QUOTED PASSAGE.
____
7 Battlefield Sites on the Somme that everyone should visit in their lifetime!

This year marks the centenary of the Battle of the Somme, one of the  bloodiest conflicts in history.  The mere mention of the beautiful river north of Amiens still resonates clearly and throws up images linked to military planning and the use of young men in large numbers to achieve military success.  The 60,000 casualties on the first day of the battle is still the worst day in British military history.  We have outlined below seven sites on the Somme that we believe everyone should try and visit at least once.

1. Thiepval Memorial

The impressive Thiepval memorial commemorates the 1916 Anglo- French offensive on the Somme and it bears the names of 73,000  soldiers who have no known grave and who fell on the Somme.  The memorial dominates the surrounding area and is over 150 feet high.  It has 16 piers on whose faces the names of the Missing are inscribed.  Thiepval stands on a host of tunnels and dugouts that formed part of the German second line.  It is the largest British war memorial in the world and it was unveiled on 31st July 1932.  When we take guests to Thiepval they search through the many cemetery registers to find their surname which almost everyone achieves due to the huge numbers of men remembered here.  We always tell the story of Private William McFadzean  VC winner who gave up his own life to save the lives of others when he threw himself on a box of grenades that were about to explode.  McFadzean realised the danger to his comrades and his citation read “with heroic courage threw himself on top of the bombs.  The bombs exploded blowing him to pieces, but only one other man was injured.  He well knew his danger, being himself a bomber, but without a moments hesitation he gave his life for his comrades”.

2. Newfoundland Park

Newfoundland Park was an area of France that was given to Canada, specifically Newfoundland to commemorate the soldiers of that province who died in the Somme.  The park covers 84 acres and contains a number of cemeteries and memorials as well as preserved trench lines maintained in their original shape.  As we walk along those trench lines it is easy to envisage the young men who did the same throughout 1916 and in the later years of the conflict.  the Caribou memorial sits proudly within the park as the emblem of the Newfoundland Regiment.  At Solway Tours we also love the kilted highlander of the 51st Highland Division who stands proudly on a platform of Aberdeen granite.  The bronze Scotsman commemorates the action of this division taking Beaumont-Hamel and the Y Ravin on the 13th November as the Somme battle came to a bloody end.  One interesting feature within the park is the “Danger Tree”.  A twisted skeleton of an original trunk which marks the spot where casualties were heaviest on the 1st July.  It actually took over three months for the Allies to reach their original first day target.
____
DATA PROVIDED.
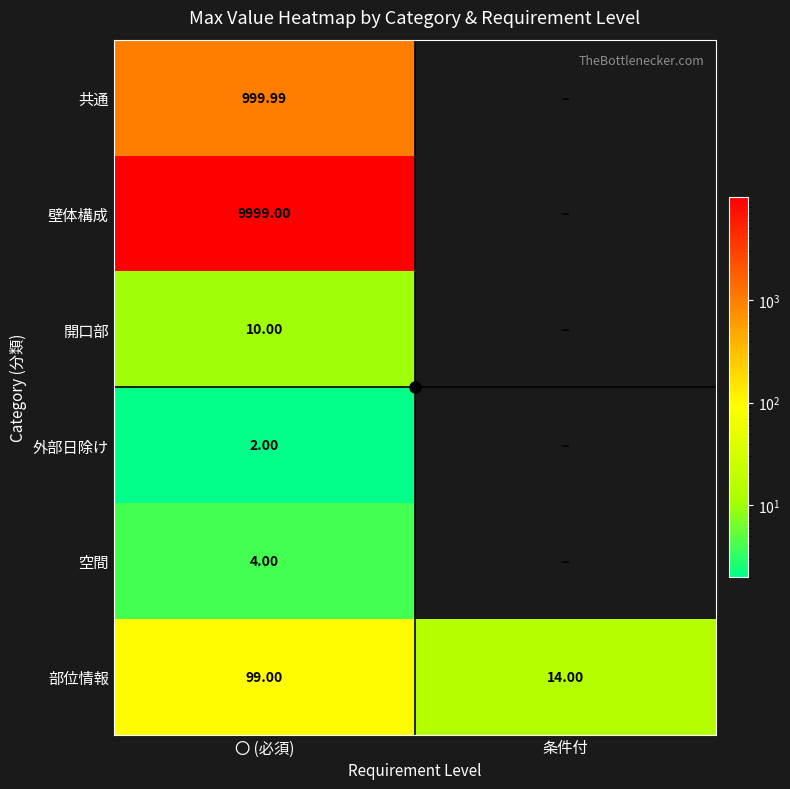

List the series in order of their peak value, highest first.

壁体構成, 共通, 部位情報, 開口部, 空間, 外部日除け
____
HOW TO COMPLETE THIS TASK. Repeat word for word the part of the Somme battlefield sites piece above that opens with "This year marks" and closes with "at least once.".

RESULT OF THE EXERCISE.
This year marks the centenary of the Battle of the Somme, one of the  bloodiest conflicts in history.  The mere mention of the beautiful river north of Amiens still resonates clearly and throws up images linked to military planning and the use of young men in large numbers to achieve military success.  The 60,000 casualties on the first day of the battle is still the worst day in British military history.  We have outlined below seven sites on the Somme that we believe everyone should try and visit at least once.